Иван Степанович одобрительно качнул головой:
— Ишь ты!.. Это ты верно сказал. Образно. Я бы так не сумел, сразу видно, что у тебя голова на плечах есть. А такое дело не вырабатывается, оно папой и мамой дается. С рождения. А кто у тебя родители?
— Вот здесь ты промашку дал, батя. Из детдома я. Кто Моя мать, припоминаю с трудом, а отца и вовсе никогда не знал. Мне рассказывали, что родился я на зоне… А там такое дело, через два года ребенка отдают в детдом, а мамка досиживает дальше. Видно, срок у нее большой был, вот и решила лечь под какого-нибудь молоденького вертухая. Все-таки бабам с икрой на зоне послабления дают. Так или иначе, я ее не видел: или сгинула где-нибудь, или просто не захотела себе на шею хомут вешать. Сука, одним словом, — произнес, как выдохнул, Захар.
— Это ты напрасно, — протянул Иван Степанович с заметной укоризной. — Мать есть мать. Она ведь тебе жизнь дала. Уже за это ты ей должен быть благодарен. Может, ее и в живых-то нет, вот она сейчас слышит, а душа ее при этом мается.

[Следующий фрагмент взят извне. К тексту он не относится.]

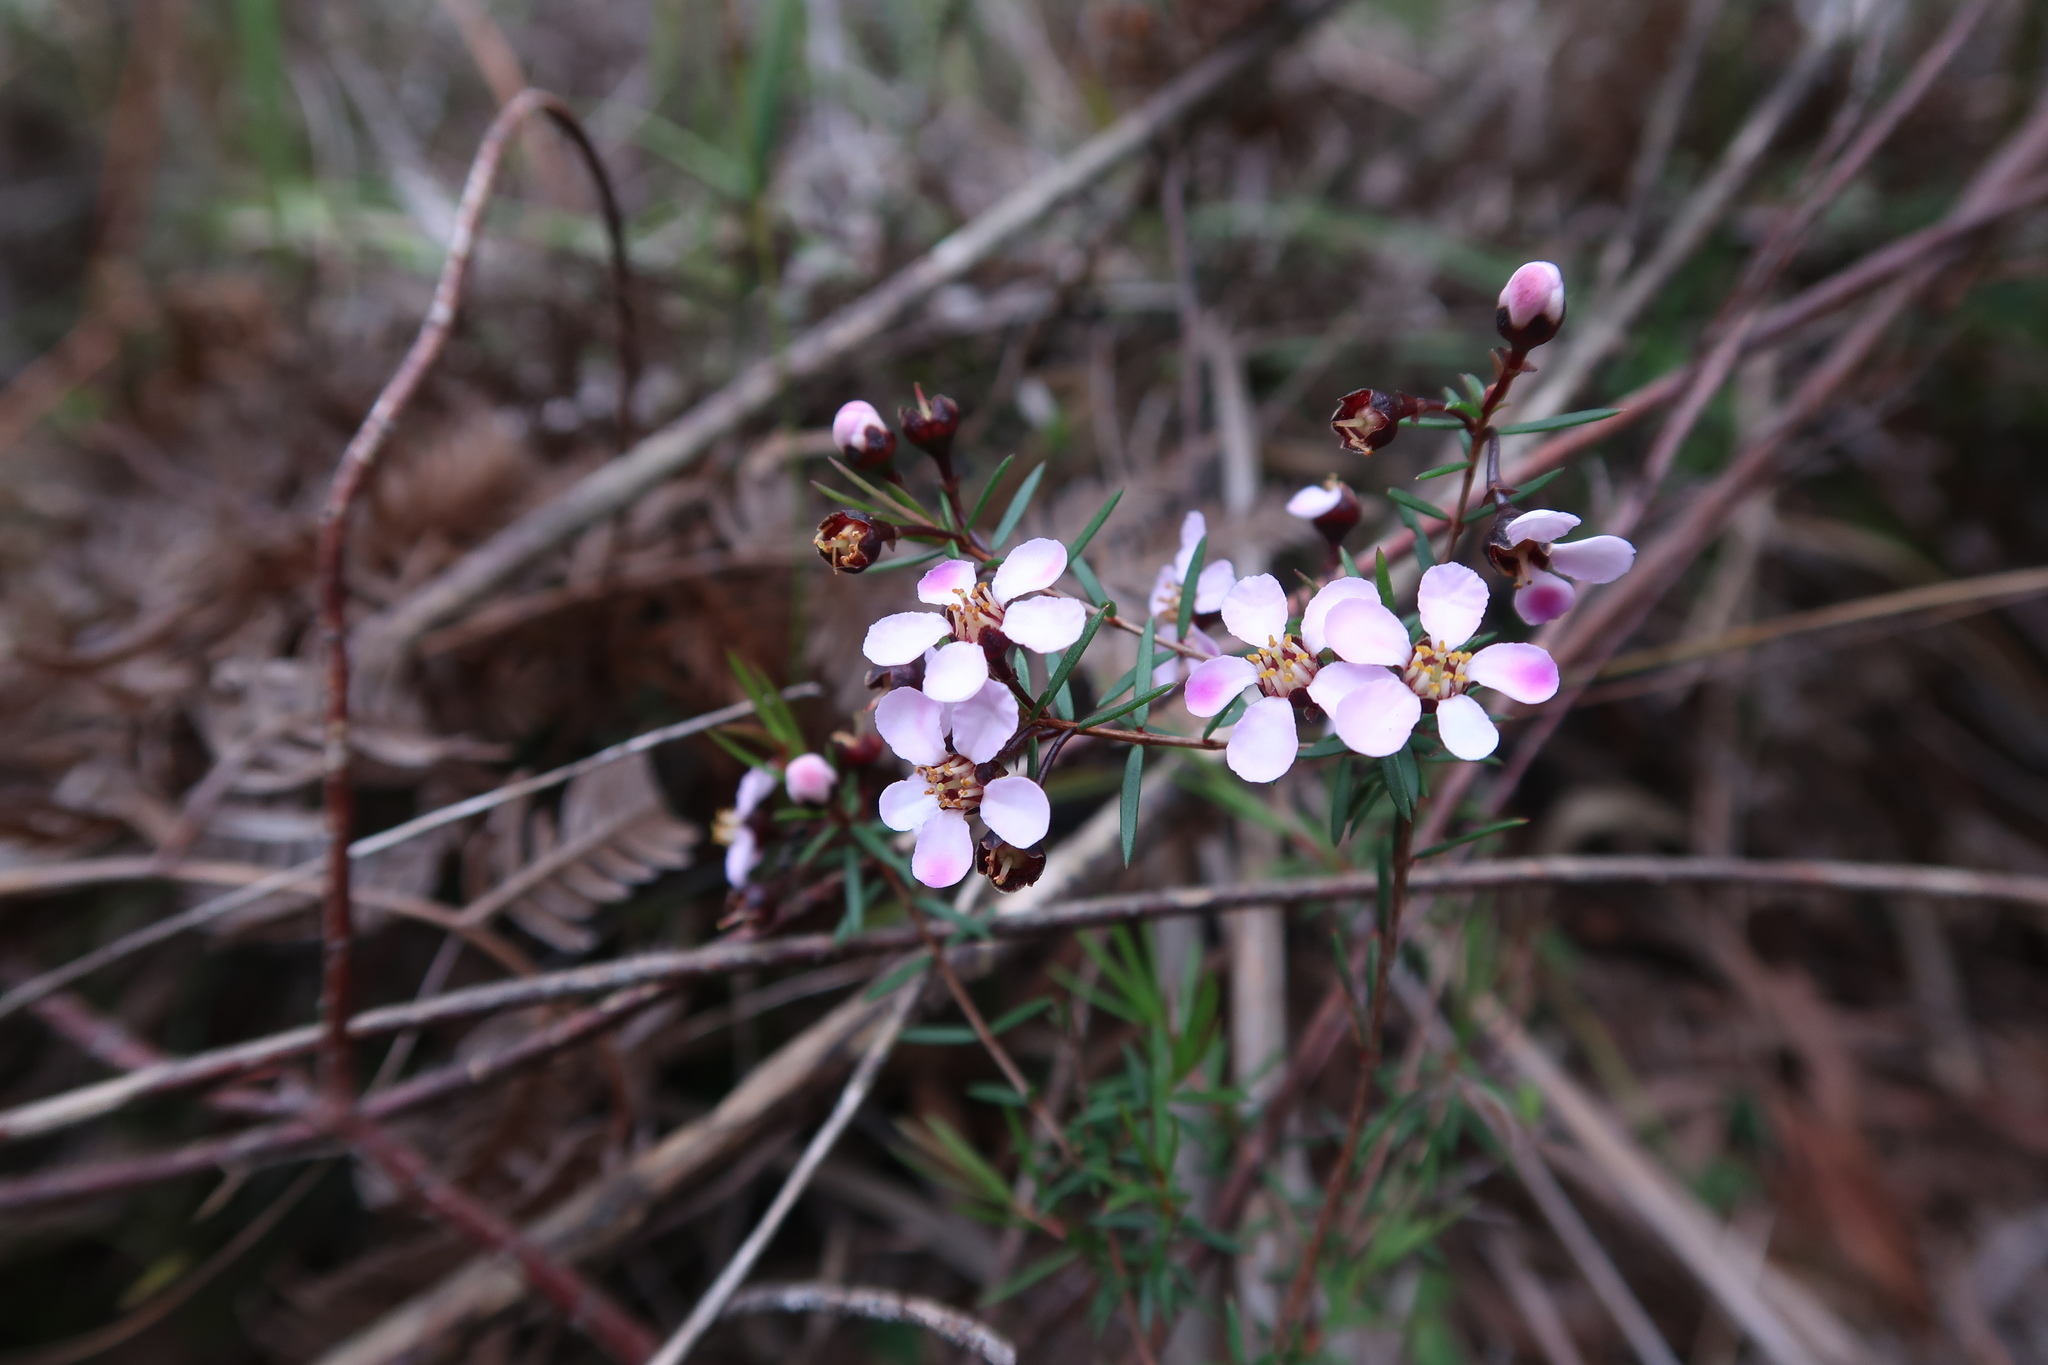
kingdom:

— Батя, ты мне на мозоль не дави, я ведь не маленький и сам знаю, что делать, — грубовато заметил Захар. — Папаши-то у меня тоже не было, так что к нравоучениям я не привык. Могу и обидеться крепко, ляпнуть что-нибудь не то, а тебе это может не понравиться. Верно?
Иван Степанович недовольно хмыкнул:
— Да уж. Я не чучело для битья. Захар продолжал смотреть в самый центр комнаты, на то самое злополучное пятно.
— А вот скажи, батя, ты не боишься, что тебя замочат ночью так же, как твоего напарника?